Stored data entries
Start of Block

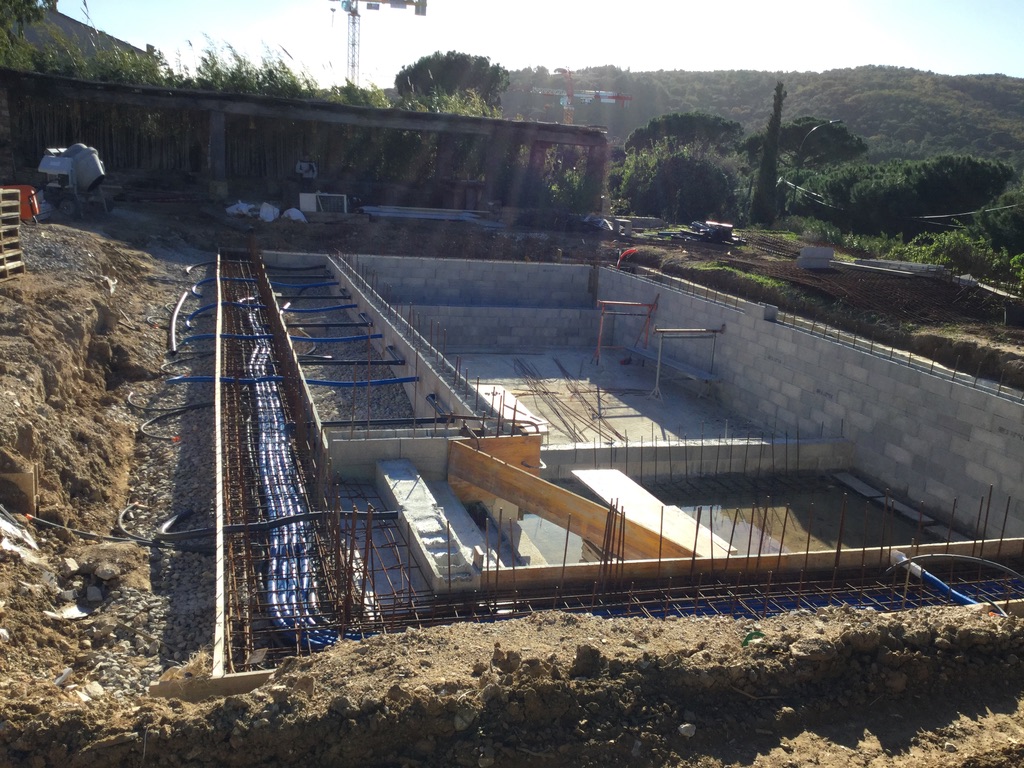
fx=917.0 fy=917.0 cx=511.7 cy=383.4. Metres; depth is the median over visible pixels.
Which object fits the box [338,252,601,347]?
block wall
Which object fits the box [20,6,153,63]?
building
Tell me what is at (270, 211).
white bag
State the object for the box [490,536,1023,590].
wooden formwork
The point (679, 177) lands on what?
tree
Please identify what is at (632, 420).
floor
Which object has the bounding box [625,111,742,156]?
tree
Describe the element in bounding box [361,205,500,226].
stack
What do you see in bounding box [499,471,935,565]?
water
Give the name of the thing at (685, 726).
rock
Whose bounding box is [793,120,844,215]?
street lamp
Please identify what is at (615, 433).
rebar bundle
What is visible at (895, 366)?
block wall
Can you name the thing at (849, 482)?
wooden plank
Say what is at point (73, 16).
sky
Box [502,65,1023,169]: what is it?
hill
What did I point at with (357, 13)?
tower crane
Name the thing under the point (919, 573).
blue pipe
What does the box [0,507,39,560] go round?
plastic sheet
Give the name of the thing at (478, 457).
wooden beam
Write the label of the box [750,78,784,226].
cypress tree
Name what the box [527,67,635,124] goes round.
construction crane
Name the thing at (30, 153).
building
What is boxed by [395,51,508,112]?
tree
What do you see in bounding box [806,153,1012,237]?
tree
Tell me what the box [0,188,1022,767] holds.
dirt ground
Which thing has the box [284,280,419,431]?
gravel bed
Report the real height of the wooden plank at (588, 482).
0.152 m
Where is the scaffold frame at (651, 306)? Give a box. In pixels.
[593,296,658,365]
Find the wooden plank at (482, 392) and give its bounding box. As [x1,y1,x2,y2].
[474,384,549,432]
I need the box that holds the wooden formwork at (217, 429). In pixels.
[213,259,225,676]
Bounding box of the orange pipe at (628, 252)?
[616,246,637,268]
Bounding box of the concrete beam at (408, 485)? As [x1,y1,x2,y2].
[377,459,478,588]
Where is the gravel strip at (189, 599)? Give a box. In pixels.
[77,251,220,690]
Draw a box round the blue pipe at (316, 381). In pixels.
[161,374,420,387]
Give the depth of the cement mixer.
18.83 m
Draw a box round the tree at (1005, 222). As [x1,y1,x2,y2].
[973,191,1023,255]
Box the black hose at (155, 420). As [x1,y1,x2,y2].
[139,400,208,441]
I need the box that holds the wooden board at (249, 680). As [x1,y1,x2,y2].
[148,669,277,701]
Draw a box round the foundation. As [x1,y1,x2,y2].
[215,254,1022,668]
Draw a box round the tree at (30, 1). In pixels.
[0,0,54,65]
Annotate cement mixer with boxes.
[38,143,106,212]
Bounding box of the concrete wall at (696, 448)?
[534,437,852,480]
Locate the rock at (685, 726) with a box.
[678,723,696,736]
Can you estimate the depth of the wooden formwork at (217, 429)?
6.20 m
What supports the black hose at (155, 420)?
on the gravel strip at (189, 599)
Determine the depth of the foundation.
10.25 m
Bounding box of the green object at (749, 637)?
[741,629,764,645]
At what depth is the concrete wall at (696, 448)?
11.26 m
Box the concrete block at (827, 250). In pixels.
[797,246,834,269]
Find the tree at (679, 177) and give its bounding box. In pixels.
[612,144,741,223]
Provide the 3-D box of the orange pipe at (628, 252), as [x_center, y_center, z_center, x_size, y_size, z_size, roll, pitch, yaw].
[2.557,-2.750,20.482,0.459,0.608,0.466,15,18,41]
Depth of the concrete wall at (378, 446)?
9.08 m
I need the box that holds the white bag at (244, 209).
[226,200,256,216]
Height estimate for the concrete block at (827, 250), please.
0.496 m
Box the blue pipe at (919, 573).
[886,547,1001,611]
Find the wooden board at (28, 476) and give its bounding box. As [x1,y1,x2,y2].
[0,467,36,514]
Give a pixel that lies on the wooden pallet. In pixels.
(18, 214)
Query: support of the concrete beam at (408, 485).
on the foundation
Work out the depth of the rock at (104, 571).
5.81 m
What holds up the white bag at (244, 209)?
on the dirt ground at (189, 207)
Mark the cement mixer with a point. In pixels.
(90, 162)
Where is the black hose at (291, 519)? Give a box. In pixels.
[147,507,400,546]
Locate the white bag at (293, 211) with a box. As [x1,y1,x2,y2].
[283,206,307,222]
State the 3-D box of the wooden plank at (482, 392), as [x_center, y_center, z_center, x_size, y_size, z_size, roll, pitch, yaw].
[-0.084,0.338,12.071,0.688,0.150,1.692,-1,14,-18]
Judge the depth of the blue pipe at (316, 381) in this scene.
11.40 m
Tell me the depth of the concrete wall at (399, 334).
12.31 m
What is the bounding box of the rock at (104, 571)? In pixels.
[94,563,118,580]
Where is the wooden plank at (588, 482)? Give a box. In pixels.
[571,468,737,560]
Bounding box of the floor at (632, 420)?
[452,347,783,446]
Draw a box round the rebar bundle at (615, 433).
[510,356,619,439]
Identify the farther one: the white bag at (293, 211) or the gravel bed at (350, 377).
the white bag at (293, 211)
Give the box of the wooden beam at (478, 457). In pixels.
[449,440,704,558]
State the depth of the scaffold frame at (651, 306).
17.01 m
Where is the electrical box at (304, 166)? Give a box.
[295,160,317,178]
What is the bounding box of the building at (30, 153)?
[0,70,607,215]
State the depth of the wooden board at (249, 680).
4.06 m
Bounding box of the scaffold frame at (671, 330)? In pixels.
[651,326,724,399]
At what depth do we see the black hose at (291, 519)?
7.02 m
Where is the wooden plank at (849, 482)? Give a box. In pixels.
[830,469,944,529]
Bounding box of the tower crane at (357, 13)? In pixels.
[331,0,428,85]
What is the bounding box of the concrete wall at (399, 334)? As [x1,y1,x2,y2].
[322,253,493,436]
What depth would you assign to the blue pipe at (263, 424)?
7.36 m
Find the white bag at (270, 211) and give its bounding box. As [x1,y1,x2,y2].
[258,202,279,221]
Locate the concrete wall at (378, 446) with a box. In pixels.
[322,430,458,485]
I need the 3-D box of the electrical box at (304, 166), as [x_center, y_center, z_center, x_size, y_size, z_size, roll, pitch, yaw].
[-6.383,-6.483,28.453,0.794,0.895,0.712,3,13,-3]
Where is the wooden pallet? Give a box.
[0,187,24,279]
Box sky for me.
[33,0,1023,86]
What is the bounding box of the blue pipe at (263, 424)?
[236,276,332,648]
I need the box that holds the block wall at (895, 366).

End of Block

Could you transcribe every entry above exactly, leaving out the images?

FINISHED EXERCISE:
fx=917.0 fy=917.0 cx=511.7 cy=383.4. Metres; depth is the median over visible pixels.
Which object fits the box [338,252,601,347]?
block wall
Which object fits the box [20,6,153,63]?
building
Tell me what is at (270, 211).
white bag
State the object for the box [490,536,1023,590].
wooden formwork
The point (679, 177) lands on what?
tree
Please identify what is at (632, 420).
floor
Which object has the bounding box [625,111,742,156]?
tree
Describe the element in bounding box [361,205,500,226].
stack
What do you see in bounding box [499,471,935,565]?
water
Give the name of the thing at (685, 726).
rock
Whose bounding box is [793,120,844,215]?
street lamp
Please identify what is at (615, 433).
rebar bundle
What is visible at (895, 366)?
block wall
Can you name the thing at (849, 482)?
wooden plank
Say what is at point (73, 16).
sky
Box [502,65,1023,169]: what is it?
hill
What did I point at with (357, 13)?
tower crane
Name the thing under the point (919, 573).
blue pipe
What does the box [0,507,39,560] go round?
plastic sheet
Give the name of the thing at (478, 457).
wooden beam
Write the label of the box [750,78,784,226].
cypress tree
Name what the box [527,67,635,124] goes round.
construction crane
Name the thing at (30, 153).
building
What is boxed by [395,51,508,112]?
tree
What do you see in bounding box [806,153,1012,237]?
tree
Tell me what the box [0,188,1022,767] holds.
dirt ground
Which thing has the box [284,280,419,431]?
gravel bed
Report the real height of the wooden plank at (588, 482).
0.152 m
Where is the scaffold frame at (651, 306)? Give a box. In pixels.
[593,296,658,365]
Find the wooden plank at (482, 392) and give its bounding box. As [x1,y1,x2,y2].
[474,384,549,432]
I need the box that holds the wooden formwork at (217, 429). In pixels.
[213,259,225,676]
Bounding box of the orange pipe at (628, 252)?
[616,246,637,268]
Bounding box of the concrete beam at (408, 485)? As [x1,y1,x2,y2].
[377,459,478,588]
Where is the gravel strip at (189, 599)? Give a box. In pixels.
[77,251,220,690]
Draw a box round the blue pipe at (316, 381). In pixels.
[161,374,420,387]
Give the depth of the cement mixer.
18.83 m
Draw a box round the tree at (1005, 222). As [x1,y1,x2,y2].
[973,191,1023,255]
Box the black hose at (155, 420). As [x1,y1,x2,y2].
[139,400,208,441]
I need the box that holds the wooden board at (249, 680). As [x1,y1,x2,y2].
[148,669,277,701]
Draw a box round the foundation. As [x1,y1,x2,y2].
[215,254,1022,668]
Draw a box round the tree at (30, 1). In pixels.
[0,0,54,65]
Annotate cement mixer with boxes.
[38,143,106,212]
Bounding box of the concrete wall at (696, 448)?
[534,437,852,480]
Locate the rock at (685, 726) with a box.
[678,723,696,736]
Can you estimate the depth of the wooden formwork at (217, 429)?
6.20 m
What supports the black hose at (155, 420)?
on the gravel strip at (189, 599)
Determine the depth of the foundation.
10.25 m
Bounding box of the green object at (749, 637)?
[741,629,764,645]
At what depth is the concrete wall at (696, 448)?
11.26 m
Box the concrete block at (827, 250). In pixels.
[797,246,834,269]
Find the tree at (679, 177) and give its bounding box. In pixels.
[612,144,741,223]
Provide the 3-D box of the orange pipe at (628, 252), as [x_center, y_center, z_center, x_size, y_size, z_size, roll, pitch, yaw].
[2.557,-2.750,20.482,0.459,0.608,0.466,15,18,41]
Depth of the concrete wall at (378, 446)?
9.08 m
I need the box that holds the white bag at (244, 209).
[226,200,256,216]
Height estimate for the concrete block at (827, 250), please.
0.496 m
Box the blue pipe at (919, 573).
[886,547,1001,611]
Find the wooden board at (28, 476) and give its bounding box. As [x1,y1,x2,y2].
[0,467,36,514]
Give a pixel that lies on the wooden pallet. In pixels.
(18, 214)
Query: support of the concrete beam at (408, 485).
on the foundation
Work out the depth of the rock at (104, 571).
5.81 m
What holds up the white bag at (244, 209)?
on the dirt ground at (189, 207)
Mark the cement mixer with a point. In pixels.
(90, 162)
Where is the black hose at (291, 519)? Give a box. In pixels.
[147,507,400,546]
Locate the white bag at (293, 211) with a box. As [x1,y1,x2,y2].
[283,206,307,222]
State the 3-D box of the wooden plank at (482, 392), as [x_center, y_center, z_center, x_size, y_size, z_size, roll, pitch, yaw].
[-0.084,0.338,12.071,0.688,0.150,1.692,-1,14,-18]
Judge the depth of the blue pipe at (316, 381) in this scene.
11.40 m
Tell me the depth of the concrete wall at (399, 334).
12.31 m
What is the bounding box of the rock at (104, 571)? In pixels.
[94,563,118,580]
Where is the wooden plank at (588, 482)? Give a box. In pixels.
[571,468,737,560]
Bounding box of the floor at (632, 420)?
[452,347,783,446]
Draw a box round the rebar bundle at (615, 433).
[510,356,619,439]
Identify the farther one: the white bag at (293, 211) or the gravel bed at (350, 377).
the white bag at (293, 211)
Give the box of the wooden beam at (478, 457). In pixels.
[449,440,704,558]
State the depth of the scaffold frame at (651, 306).
17.01 m
Where is the electrical box at (304, 166)? Give a box.
[295,160,317,178]
What is the bounding box of the building at (30, 153)?
[0,70,607,215]
State the depth of the wooden board at (249, 680).
4.06 m
Bounding box of the scaffold frame at (671, 330)? In pixels.
[651,326,724,399]
At what depth do we see the black hose at (291, 519)?
7.02 m
Where is the wooden plank at (849, 482)? Give a box. In pixels.
[830,469,944,529]
Bounding box of the tower crane at (357, 13)? In pixels.
[331,0,428,85]
What is the bounding box of the concrete wall at (399, 334)? As [x1,y1,x2,y2].
[322,253,493,436]
What depth would you assign to the blue pipe at (263, 424)?
7.36 m
Find the white bag at (270, 211) and give its bounding box. As [x1,y1,x2,y2].
[258,202,279,221]
Locate the concrete wall at (378, 446) with a box. In pixels.
[322,430,458,485]
I need the 3-D box of the electrical box at (304, 166), as [x_center, y_center, z_center, x_size, y_size, z_size, roll, pitch, yaw].
[-6.383,-6.483,28.453,0.794,0.895,0.712,3,13,-3]
Where is the wooden pallet? Give a box.
[0,187,24,279]
Box sky for me.
[33,0,1023,86]
What is the bounding box of the blue pipe at (263, 424)?
[236,276,332,648]
I need the box that holds the block wall at (895, 366).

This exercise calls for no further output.